The detective walked on to the crime scene,
eyes teary from the smell of rotten cabbage.
She scanned the piles of brown and green
before focusing on the human damage.
The victim was young, tall and lean;
his prime stolen by some sinister savage.
“Probably between ten and thirteen,”
said the M.E., “Looks like a 12-gauge.”
The detective returned the M.E.’s glance
and saw the words he was slow to tell.
“Yes, it is,” he threw up his hands.
“Another dead by the Killer of the Carousel.”
She closed her eyes and tightened her stance,
inhaled deeply, preparing for hell.
“I’d hoped it was over, this ritual dance,
but now I see it will never end well.”
Twenty years ago, she had caught a fresh case,
a death at a carnival, her first painful shock.
One memory the detective could never erase
was the shape of the body painted in chalk.
Back then it was a girl, all pig-tails and lace.
“Nothing prepares you, no lecture, no talk,”
her Captain had told her, giving her space.
“This grief, this path, you alone must walk.”
The media coverage was constant and bleak -
murder and gore, a ratings sensation.
More victims were taken week after week,
pulling her into a black hole of fixation.
When a roguish reporter made her misspeak,
that odd nickname was born from total frustration,
and vaulted her prey to an infamous peak -
a star in the serial killers’ constellation.
No evidence, no clues, no traces were left.
No connections were made, the killings were random.
The detective received letters, mysterious and deft,
that promised an answer if she solved a conundrum:
“What remains of the lover’s heart once cleft?
Who, once jilted, can return to solitary humdrum?”
She would come to believe this artifice was theft;
it had kidnapped her mind, and she paid the ransom.
The letters had stopped along with the killing
after four years of time spent chasing the lives lost.
Until this victim was found in fetid cabbage swilling,
her life and the Killer’s had gone on uncrossed.
In her mind she had rode round a carousel chilling,
circles of self-doubt spinning up at great cost.
“Chalk it up to experience,” a cliche unfulfilling,
was always the throwaway comment tossed.
Standing in that field, full of death and rank,
the detective could see the lines connecting dot-to-dot.

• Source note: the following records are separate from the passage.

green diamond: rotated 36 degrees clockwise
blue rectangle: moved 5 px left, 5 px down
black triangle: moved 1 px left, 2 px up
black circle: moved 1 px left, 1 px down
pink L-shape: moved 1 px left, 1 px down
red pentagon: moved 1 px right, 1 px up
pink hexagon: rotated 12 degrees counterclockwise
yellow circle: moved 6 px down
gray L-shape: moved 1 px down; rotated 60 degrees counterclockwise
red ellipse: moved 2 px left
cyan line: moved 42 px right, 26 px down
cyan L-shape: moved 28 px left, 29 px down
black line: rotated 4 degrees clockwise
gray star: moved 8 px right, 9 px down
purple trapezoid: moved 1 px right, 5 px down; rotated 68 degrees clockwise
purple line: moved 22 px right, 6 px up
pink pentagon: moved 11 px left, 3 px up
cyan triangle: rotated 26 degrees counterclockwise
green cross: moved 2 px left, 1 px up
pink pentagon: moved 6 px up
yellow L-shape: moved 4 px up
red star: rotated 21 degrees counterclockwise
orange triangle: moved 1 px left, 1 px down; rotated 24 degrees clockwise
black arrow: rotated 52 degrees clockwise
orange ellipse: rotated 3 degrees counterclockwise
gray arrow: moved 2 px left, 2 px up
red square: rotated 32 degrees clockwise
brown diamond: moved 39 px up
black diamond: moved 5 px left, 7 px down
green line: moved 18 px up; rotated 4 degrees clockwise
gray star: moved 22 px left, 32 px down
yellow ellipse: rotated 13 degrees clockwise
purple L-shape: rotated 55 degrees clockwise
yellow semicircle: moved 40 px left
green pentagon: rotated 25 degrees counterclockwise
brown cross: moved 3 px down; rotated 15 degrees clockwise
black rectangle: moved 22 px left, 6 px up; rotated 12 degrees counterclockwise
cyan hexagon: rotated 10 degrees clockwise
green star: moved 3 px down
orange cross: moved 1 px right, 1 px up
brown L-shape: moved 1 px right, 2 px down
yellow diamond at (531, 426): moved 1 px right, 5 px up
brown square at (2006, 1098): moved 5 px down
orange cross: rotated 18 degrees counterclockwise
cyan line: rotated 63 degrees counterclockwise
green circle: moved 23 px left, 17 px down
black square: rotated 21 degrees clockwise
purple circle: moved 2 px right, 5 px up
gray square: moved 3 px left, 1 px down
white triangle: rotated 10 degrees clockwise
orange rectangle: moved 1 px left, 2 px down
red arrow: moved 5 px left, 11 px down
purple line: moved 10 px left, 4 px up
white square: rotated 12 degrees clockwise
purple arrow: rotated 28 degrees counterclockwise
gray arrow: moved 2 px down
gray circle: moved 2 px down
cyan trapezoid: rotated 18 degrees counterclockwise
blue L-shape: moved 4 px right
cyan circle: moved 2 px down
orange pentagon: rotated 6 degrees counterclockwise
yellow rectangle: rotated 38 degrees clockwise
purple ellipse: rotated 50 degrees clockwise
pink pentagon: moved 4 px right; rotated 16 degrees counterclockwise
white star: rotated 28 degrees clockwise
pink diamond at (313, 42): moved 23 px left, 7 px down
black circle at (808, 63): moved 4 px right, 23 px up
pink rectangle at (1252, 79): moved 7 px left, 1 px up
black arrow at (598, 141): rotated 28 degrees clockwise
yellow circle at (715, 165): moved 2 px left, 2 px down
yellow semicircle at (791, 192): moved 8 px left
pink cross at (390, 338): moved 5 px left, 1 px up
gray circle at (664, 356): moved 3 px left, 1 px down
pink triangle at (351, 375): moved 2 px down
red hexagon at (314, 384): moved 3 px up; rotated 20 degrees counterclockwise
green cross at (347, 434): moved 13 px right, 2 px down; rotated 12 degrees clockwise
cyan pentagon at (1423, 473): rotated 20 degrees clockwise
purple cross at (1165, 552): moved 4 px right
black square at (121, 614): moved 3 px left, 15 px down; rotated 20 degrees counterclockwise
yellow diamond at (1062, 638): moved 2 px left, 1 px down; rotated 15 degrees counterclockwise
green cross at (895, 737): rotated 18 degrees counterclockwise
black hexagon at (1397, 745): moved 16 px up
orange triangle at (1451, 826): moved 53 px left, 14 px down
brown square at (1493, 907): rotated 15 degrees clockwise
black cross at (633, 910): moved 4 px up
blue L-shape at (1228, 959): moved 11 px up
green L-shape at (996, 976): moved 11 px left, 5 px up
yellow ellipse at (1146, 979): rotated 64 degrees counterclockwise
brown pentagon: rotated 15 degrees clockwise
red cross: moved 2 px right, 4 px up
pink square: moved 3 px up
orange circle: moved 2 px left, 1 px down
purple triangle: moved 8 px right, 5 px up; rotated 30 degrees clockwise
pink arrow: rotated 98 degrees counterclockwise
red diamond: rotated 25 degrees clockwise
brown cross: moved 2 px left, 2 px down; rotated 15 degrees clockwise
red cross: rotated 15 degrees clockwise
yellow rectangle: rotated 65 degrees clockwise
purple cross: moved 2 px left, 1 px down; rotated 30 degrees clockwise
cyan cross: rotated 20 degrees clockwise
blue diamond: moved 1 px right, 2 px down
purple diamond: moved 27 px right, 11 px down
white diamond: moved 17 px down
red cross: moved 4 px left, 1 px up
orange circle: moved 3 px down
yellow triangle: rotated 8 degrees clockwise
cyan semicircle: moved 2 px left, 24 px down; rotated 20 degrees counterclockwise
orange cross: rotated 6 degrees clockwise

Inspiration filled what once was always blank,
A constellation of lateral leaps of thought.
A heart cleft by a lover loveless and frank
is tilled like a field and ready to pot.
Only once the soil yields ripe fruit to yank
can the lover be healed, can the heart be rewrought.
The conundrum was solved, the riddle clear.
The Killer could now be finally revealed.
The detective had left her husband that year
before the first victim’s fate was sealed.
Another marriage had cooled his evil sear,
but that wound could never be fully healed.
Just last week, she had happened to hear,
divorce was decreed; and now a Killer afield.